Let say my data stored in object storage, say s3, with date time partition like this:
s3://my-bucket/year=2021/month=01/day=03/SOME-HASH-VAL1.parquet
...
s3://my-bucket/year=2022/month=12/day=31/SOME-HASH-VAL1000.parquet
According to pandas's read_parquet api docs, I can use filters
arg to retrieve just subset of the data like this:
pd.read_parquet(
"s3://my-bucket/",
filters=[("year", ">=", 2021)],
)
But the problems occur when I want to retrieve data after a specific date, say 2021-08-31:
pd.read_parquet(
"s3://my-bucket/",
filters=[("year", ">=", 2021), ("month", ">", 8)],
)
Looks like nothing wrong in here but it filter out the data range from 2022-01 ~ 2022-07.

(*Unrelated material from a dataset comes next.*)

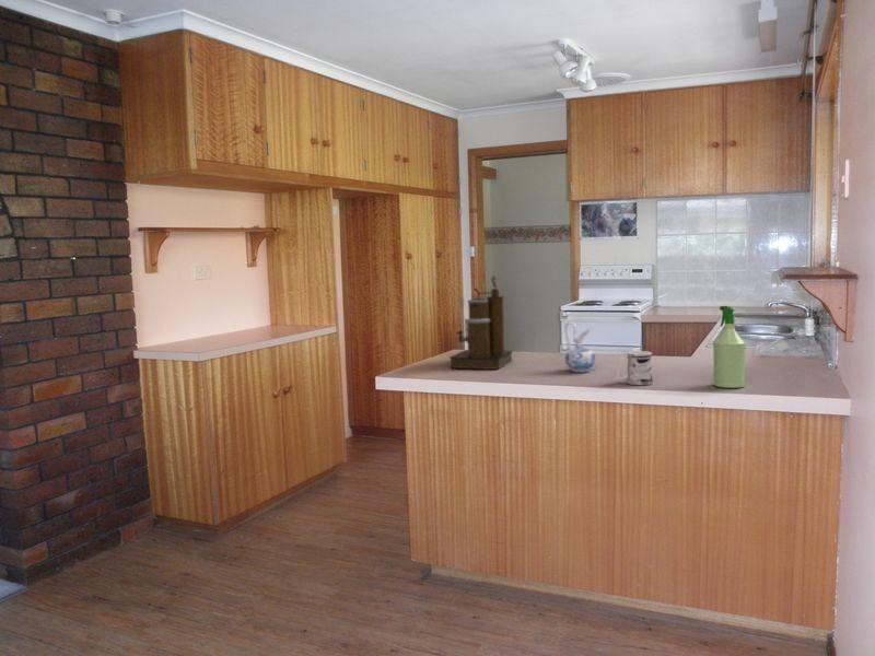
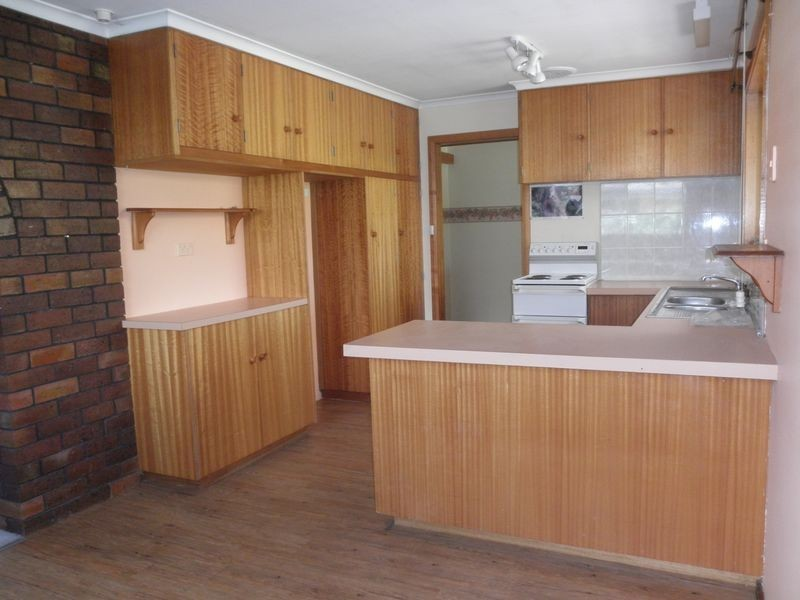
- coffee maker [448,274,514,371]
- spray bottle [712,305,747,389]
- mug [614,350,654,386]
- ceramic pitcher [563,320,596,373]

Possible solution could be storing the data with partition like this:
s3://my-bucket/dt=2021-01-03/SOME-HASH-VAL.parquet
...
s3://my-bucket/dt=2022-12-31/SOME-HASH-VAL.parquet
But this could be a problem as time goes, say 10years later, because the bucket will have 365x10 = 3650 folders, which might cause a performance issue in reading data.

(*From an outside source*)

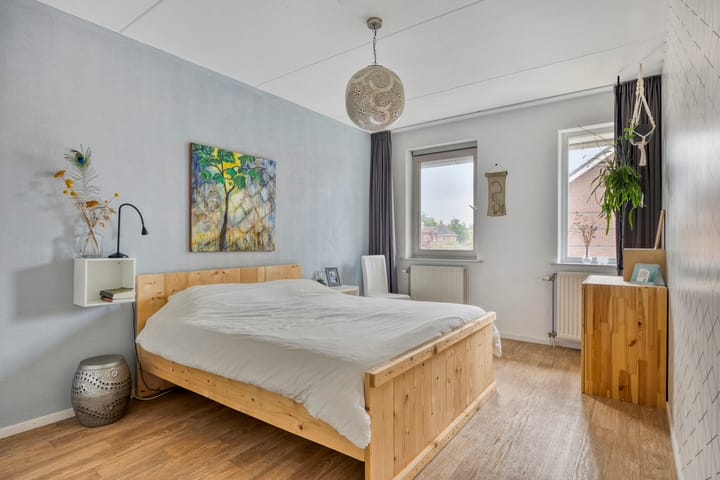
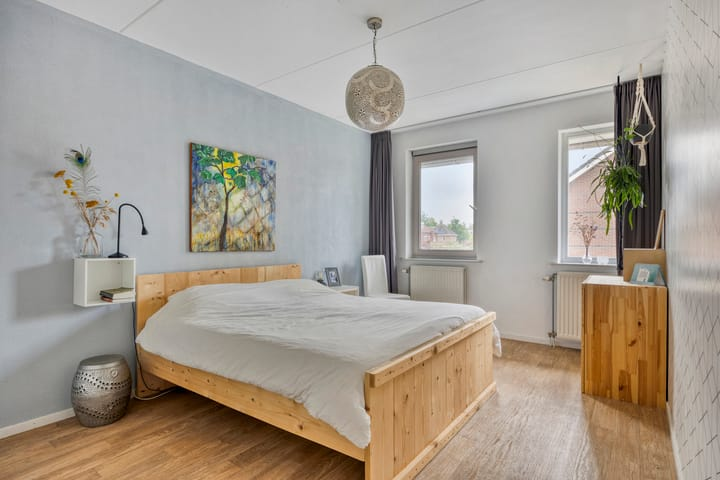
- wall scroll [484,163,509,218]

How can I solve these problems, wisely?
You can actually filter the data correctly with your data structure:
filters=[
[("year", ">", 2021)],
[("year", "=", 2021), ("month", ">", 8)],
[("year", "=", 2021), ("month", "=", 8), ("day", ">=", 31)]
]
According to the doc:
Predicates are expressed in disjunctive normal form (DNF), like [[('x', '=', 0), ...], ...]. DNF allows arbitrary boolean logical combinations of single column predicates. The innermost tuples each describe a single column predicate. The list of inner predicates is interpreted as a conjunction (AND), forming a more selective and multiple column predicate. Finally, the most outer list combines these filters as a disjunction (OR).